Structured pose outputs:
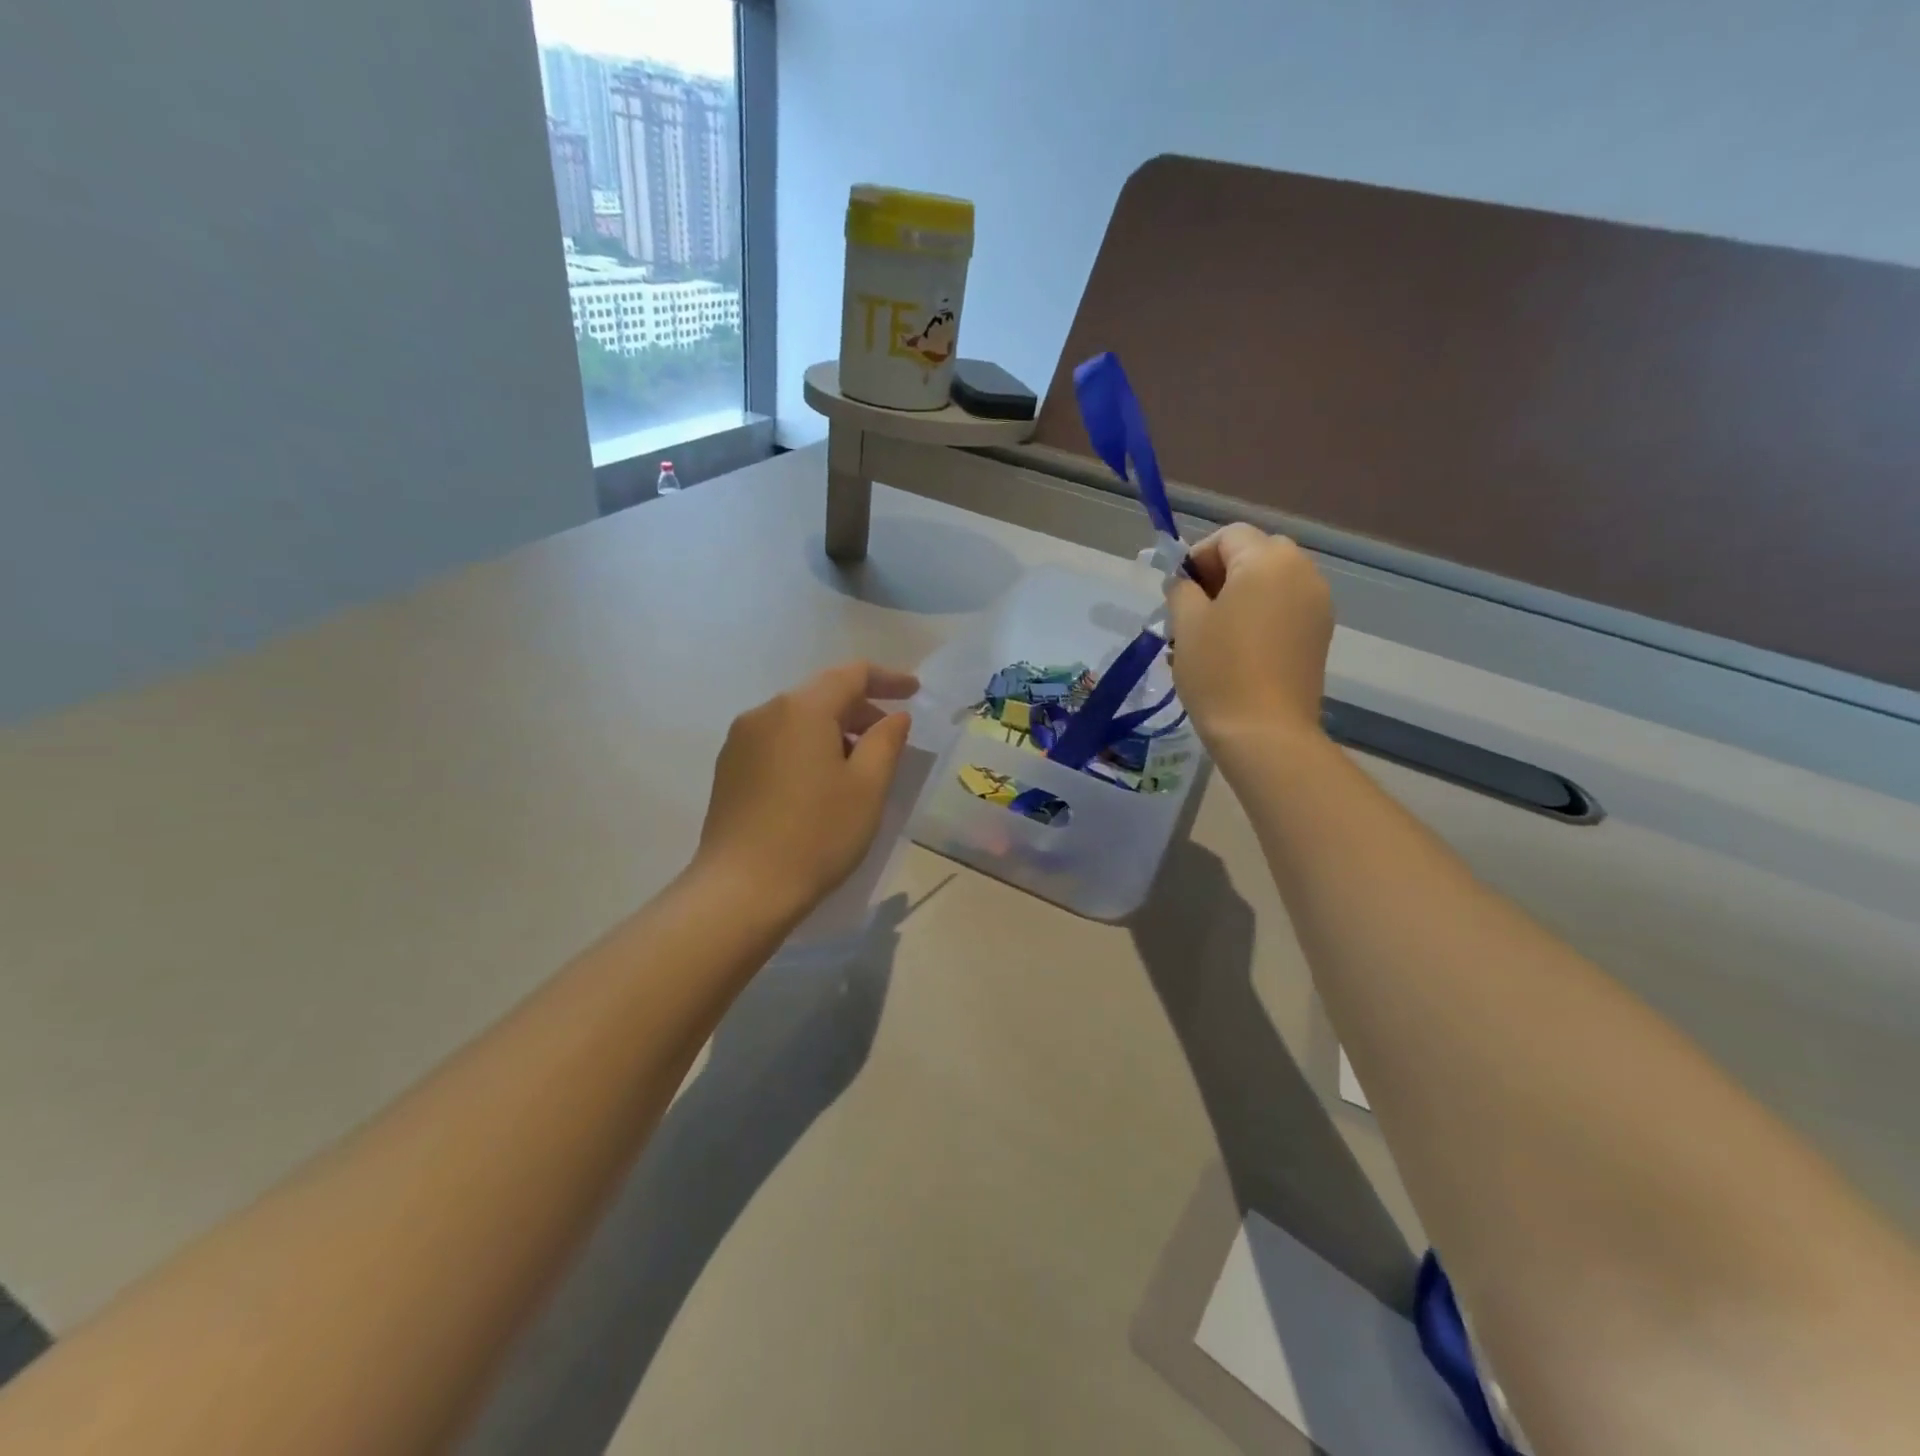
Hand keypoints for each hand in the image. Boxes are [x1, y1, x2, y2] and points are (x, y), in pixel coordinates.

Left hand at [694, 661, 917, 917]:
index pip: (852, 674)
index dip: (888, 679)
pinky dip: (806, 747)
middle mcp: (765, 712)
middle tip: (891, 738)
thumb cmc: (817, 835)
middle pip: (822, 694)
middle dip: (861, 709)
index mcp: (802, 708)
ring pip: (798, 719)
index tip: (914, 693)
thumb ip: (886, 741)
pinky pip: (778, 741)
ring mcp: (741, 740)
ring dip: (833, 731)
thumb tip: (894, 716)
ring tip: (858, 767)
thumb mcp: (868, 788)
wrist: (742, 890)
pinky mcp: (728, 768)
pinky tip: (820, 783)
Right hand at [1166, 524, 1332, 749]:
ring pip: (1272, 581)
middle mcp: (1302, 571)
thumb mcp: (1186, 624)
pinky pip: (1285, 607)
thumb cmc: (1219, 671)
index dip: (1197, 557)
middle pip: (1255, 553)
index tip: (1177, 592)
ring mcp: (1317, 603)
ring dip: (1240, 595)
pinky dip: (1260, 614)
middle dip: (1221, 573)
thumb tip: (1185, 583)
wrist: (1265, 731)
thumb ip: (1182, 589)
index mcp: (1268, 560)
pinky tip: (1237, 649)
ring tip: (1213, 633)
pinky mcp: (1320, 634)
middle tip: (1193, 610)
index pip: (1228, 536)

---

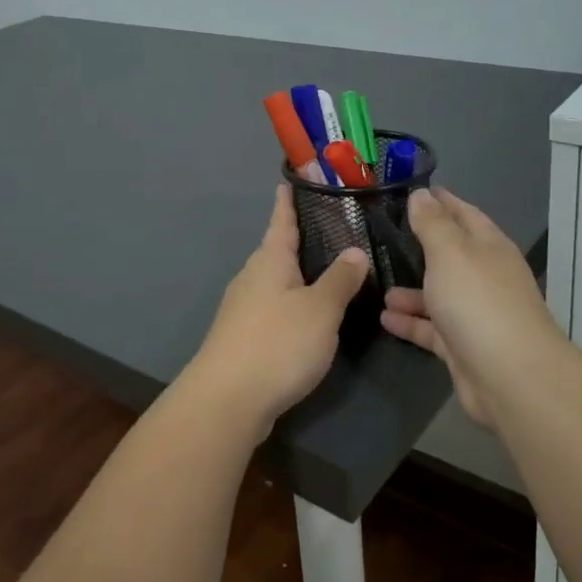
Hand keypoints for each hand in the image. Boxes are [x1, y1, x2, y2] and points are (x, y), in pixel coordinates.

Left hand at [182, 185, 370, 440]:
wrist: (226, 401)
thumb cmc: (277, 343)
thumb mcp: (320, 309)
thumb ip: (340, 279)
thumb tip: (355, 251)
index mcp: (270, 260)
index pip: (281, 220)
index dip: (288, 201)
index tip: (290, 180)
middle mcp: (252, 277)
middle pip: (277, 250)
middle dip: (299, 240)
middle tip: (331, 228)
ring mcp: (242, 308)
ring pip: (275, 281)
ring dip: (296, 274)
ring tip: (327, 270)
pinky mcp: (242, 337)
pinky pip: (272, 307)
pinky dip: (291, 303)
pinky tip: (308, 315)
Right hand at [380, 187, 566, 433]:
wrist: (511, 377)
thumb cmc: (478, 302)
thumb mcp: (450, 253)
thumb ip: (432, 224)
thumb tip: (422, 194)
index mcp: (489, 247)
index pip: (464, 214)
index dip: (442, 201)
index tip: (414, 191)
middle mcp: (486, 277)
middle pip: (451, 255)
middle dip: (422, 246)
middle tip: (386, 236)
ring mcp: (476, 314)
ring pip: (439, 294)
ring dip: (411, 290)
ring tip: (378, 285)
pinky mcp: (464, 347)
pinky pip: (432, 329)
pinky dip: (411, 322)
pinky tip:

■ Exercise brief
Return exactly the lines above from the line that has "index tip: (914, 693)" through the line that has "thumb cmc: (1219, 671)", inclusive, and nothing else.

■ Solution
index tip: (914, 693)
thumb ip: (886, 741)
pinky pip: (778, 741)
ring mcp: (741, 740)
ring dip: (833, 731)
thumb tip: (894, 716)
ring tip: (858, 767)
thumb mcp: (868, 788)
wrist: (742, 890)
pinky mcp: (728, 768)
pinky tip: (820, 783)
Right hand at [1166, 524, 1332, 749]:
ring pip: (1272, 581)
middle mcp: (1302, 571)
thumb mcp: (1186, 624)
pinky pip: (1285, 607)
thumb cmc: (1219, 671)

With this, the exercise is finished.